# start of Source

"I Don't Wanna Go On with You Like That" is a song from English musician Elton John's 21st studio album, Reg Strikes Back (1988), released as the lead single of the album. The track was written by John and his long-time songwriting partner, Bernie Taupin.

When John played this song with the band on his concerts, the intro had different arrangements as he regularly played it in his tours during the album tour, Sleeping with the Past Tour and the rest of 1990s before he retired it in 2000 as the One Night Only concert in Madison Square Garden remains the most recent performance of it.

Chart performance
Upon its release in 1988, the song reached number 30 on the UK Singles Chart and peaked at number two on the US Billboard Hot 100 in August 1988, becoming John's highest-charting hit of the 1980s in the US. The song also became John's eighth number-one on the Billboard Adult Contemporary chart. In Canada, the single peaked atop the RPM 100 Singles chart for three weeks, giving John his 13th chart-topper there.

# end of Source

Work to complete
A: According to the text on the Elton John song, how many weeks did the single spend at the top of Canada's RPM 100 Singles chart?
B: Pick up the text on the Elton John song after its last sentence and carry it further.

# start of Dataset excerpts

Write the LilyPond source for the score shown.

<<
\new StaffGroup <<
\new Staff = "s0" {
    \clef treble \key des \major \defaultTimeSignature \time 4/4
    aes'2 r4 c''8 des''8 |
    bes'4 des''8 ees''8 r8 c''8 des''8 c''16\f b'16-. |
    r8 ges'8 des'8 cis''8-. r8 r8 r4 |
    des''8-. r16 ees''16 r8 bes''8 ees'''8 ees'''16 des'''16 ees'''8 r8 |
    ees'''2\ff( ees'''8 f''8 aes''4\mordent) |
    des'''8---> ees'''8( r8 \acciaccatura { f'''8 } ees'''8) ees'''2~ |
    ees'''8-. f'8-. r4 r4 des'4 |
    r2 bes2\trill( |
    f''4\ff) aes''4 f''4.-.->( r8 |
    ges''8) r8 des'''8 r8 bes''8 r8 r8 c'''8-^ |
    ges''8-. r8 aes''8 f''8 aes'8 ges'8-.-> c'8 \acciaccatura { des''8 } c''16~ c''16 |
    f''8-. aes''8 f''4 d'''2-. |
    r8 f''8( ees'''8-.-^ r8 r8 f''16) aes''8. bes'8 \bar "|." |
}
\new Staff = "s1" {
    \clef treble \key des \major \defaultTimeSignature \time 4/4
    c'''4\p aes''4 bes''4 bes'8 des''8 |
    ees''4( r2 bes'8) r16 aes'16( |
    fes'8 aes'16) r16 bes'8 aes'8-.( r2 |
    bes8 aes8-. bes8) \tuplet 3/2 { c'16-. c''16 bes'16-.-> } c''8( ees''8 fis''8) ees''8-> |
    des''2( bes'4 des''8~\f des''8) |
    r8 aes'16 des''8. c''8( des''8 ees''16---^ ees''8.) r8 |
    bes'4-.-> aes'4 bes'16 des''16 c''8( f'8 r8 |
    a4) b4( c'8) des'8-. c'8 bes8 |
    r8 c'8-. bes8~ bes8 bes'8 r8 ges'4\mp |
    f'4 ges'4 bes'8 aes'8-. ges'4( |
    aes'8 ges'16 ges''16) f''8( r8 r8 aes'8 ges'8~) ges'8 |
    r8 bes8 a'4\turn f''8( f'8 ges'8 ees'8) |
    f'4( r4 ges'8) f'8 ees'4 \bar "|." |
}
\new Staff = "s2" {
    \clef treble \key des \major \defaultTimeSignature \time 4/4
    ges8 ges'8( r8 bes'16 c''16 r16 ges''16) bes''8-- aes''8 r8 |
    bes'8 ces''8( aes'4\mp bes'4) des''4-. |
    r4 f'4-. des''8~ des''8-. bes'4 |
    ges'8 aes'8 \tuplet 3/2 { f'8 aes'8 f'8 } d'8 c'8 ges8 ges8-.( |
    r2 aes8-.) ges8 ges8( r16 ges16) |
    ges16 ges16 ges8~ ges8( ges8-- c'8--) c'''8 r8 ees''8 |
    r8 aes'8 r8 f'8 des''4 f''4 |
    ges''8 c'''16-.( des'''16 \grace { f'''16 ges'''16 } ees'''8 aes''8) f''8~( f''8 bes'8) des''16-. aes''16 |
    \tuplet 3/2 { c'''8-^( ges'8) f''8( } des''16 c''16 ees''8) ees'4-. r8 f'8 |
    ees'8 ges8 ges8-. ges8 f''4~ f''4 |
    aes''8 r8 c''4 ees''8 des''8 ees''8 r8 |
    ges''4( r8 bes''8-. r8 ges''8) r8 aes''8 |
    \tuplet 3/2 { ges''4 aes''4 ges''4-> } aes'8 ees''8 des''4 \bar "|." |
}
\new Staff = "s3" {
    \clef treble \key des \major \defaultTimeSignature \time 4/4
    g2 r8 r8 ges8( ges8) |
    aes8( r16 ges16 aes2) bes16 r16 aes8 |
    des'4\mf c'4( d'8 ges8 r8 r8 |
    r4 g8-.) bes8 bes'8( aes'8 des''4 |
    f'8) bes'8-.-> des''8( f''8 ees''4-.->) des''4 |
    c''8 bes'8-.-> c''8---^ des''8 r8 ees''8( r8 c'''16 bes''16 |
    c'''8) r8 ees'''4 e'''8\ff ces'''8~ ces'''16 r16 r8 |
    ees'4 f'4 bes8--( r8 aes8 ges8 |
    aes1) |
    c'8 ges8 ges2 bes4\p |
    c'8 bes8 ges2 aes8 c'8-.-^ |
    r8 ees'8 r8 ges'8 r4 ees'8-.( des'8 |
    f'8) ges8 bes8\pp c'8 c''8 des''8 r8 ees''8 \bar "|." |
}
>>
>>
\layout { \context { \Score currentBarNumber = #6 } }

# end of Dataset excerpts

Answers per task
A: Three weeks.

B:
Critical reception
American magazine Cash Box called "I Don't Wanna Go On with You Like That" "a straight-ahead dance/rocker that gets on a forward track and stays there" with "biting lyrics." Robin Smith from Record Mirror felt that John is "right on target" with the classic rock of the song. Richard Lowe from Smash Hits wrote, "His new tune's not much cop though. It's a lacklustre ditty that he probably knocked out one lazy afternoon and its only saving grace is the rather extraordinary popping noise that runs all the way through. Must be one of these new-fangled electric drums. Quite odd."

Other versions of the song
A 12-inch extended remix of the song by Shep Pettibone was released on vinyl during the song's initial release period. This remix appears on the CD box set compilation, To Be Continued..., released in 1990. The Just-Elton-and-His-piano mix of the song is also available (on the reissued 1999 version of the Reg Strikes Back album).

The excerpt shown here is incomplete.